Читать книгу Saki : The Complete Novels And Short Stories - Hector Hugh Munro, Hector "Saki" Munro - Страница 27
THE SAINT AND THE GOBLIN
ОглавлениеTHE little stone Saint occupied a retired niche in a side aisle of the old cathedral. No one quite remembered who he had been, but that in a way was a guarantee of respectability. At least so the Goblin said. The Goblin was a very fine specimen of quaint stone carving, and lived up in the corbel on the wall opposite the niche of the little Saint. He was connected with some of the best cathedral folk, such as the queer carvings in the choir stalls and chancel screen, and even the gargoyles high up on the roof. All the fantastic beasts and manikins that sprawled and twisted in wood or stone or lead overhead in the arches or away down in the crypt were in some way akin to him; consequently he was a person of recognised importance in the cathedral world.
The little stone Saint and the Goblin got on very well together, though they looked at most things from different points of view. The Saint was a philanthropist in an old-fashioned way; he thought the world, as he saw it, was good, but might be improved. In particular he pitied the church mice, who were miserably poor. The Goblin, on the other hand, was of opinion that the world, as he knew it, was bad, but had better be let alone. It was the function of the church mice to be poor.
“All the same,” said the Saint, “I feel very sorry for them.”
“Of course you do,” said the Goblin; “it’s your function to feel sorry for them. If they were to leave off being poor you couldn’t fulfil your functions. You’d be a sinecure.”
He rather hoped that the Saint would ask him what a sinecure meant, but the latter took refuge in a stony silence. The Goblin might be right, but still, he thought, he would like to do something for the church mice before winter came on; they were so very poor.
Whilst he was thinking the matter over he was startled by something falling between his feet with a hard metallic clatter. It was a bright new thaler; one of the cathedral jackdaws, who collected such things, had flown in with it to a stone cornice just above his niche, and the banging of the sacristy door had startled him into dropping it. Since the invention of gunpowder the family nerves were not what they had been.
“What have you got there?” asked the Goblin.
“A silver thaler,” said the Saint. “Really,” he continued, “it is most fortunate; now I can do something for the church mice.”
“How will you manage it?” asked the Goblin.
The Saint considered.
“I will appear in a vision to the vergeress who sweeps the floors. I will tell her that she will find a silver thaler between my feet, and that she must take it and buy a measure of corn and put it on my shrine. When she finds the money she will know that it was a true dream, and she will take care to follow my directions. Then the mice will have food all the winter.”
“Of course you can do that,” observed the Goblin. “Now, I can only appear to people after they have had a heavy supper of indigestible things. My opportunities with the vergeress would be limited. There is some advantage in being a saint after all.”
All this while the coin was lying at the Saint’s feet. It was clean and glittering and had the Elector’s arms beautifully stamped upon it. The Saint began to reflect that such an opportunity was too rare to be hastily disposed of. Perhaps indiscriminate charity might be harmful to the church mice. After all, it was their function to be poor; the Goblin had said so, and the Goblin was generally right.
“I’ve been thinking,” he said to that personage, “that perhaps it would be really better if I ordered a thaler’s worth of candles to be placed on my shrine instead of the corn.”
He often wished, for the look of the thing, that people would sometimes burn candles at his shrine; but as they had forgotten who he was it was not considered a profitable speculation to pay him that attention.
“Candles would be more orthodox,” said the Goblin.
“More orthodox, certainly,” agreed the Saint, “and the mice could have the ends to eat; candle-ends are most fattening.”

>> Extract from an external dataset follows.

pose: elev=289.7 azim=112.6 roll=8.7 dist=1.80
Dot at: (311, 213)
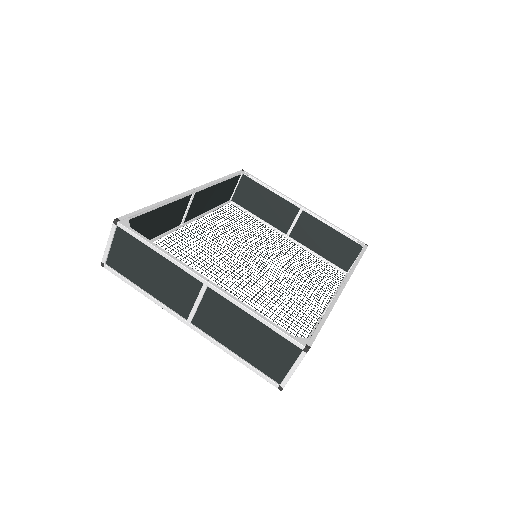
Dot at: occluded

The Goblin was too well bred to wink; besides, being a stone goblin, it was out of the question.
* * * * *
“Well, if it ain’t there, sure enough!” said the vergeress next morning. She took the shining coin down from the dusty niche and turned it over and over in her grimy hands. Then she put it to her mouth and bit it.
“She can’t be going to eat it,” thought the Saint, and fixed her with his stoniest stare.
“Well,” said the woman, in a somewhat shriller key, “who’d have thought it! A saint, too!”
Then she did an unaccountable thing. She hunted an old piece of tape out of her pocket, and tied it crosswise, with a big loop, round the thaler, and hung it round the neck of the little Saint.
Then she went away.
“The only possible explanation,” said the Goblin, “is that it’s a bad one.”
* * * * *
“What is that decoration your neighbour is wearing?” asked a wyvern that was wrought into the capital of an adjacent pillar.
The Saint was ready to cry with mortification, only, being of stone, he couldn’t.
“It’s a coin of—ahem!—fabulous value,” replied the Goblin tactfully.
And the news went round the Cathedral that the shrine of the little stone Saint had been enriched by a priceless offering.
“After all, it’s something to have the conscience of a goblin,” said the Saint to himself.
The church mice were as poor as ever. But that was their function.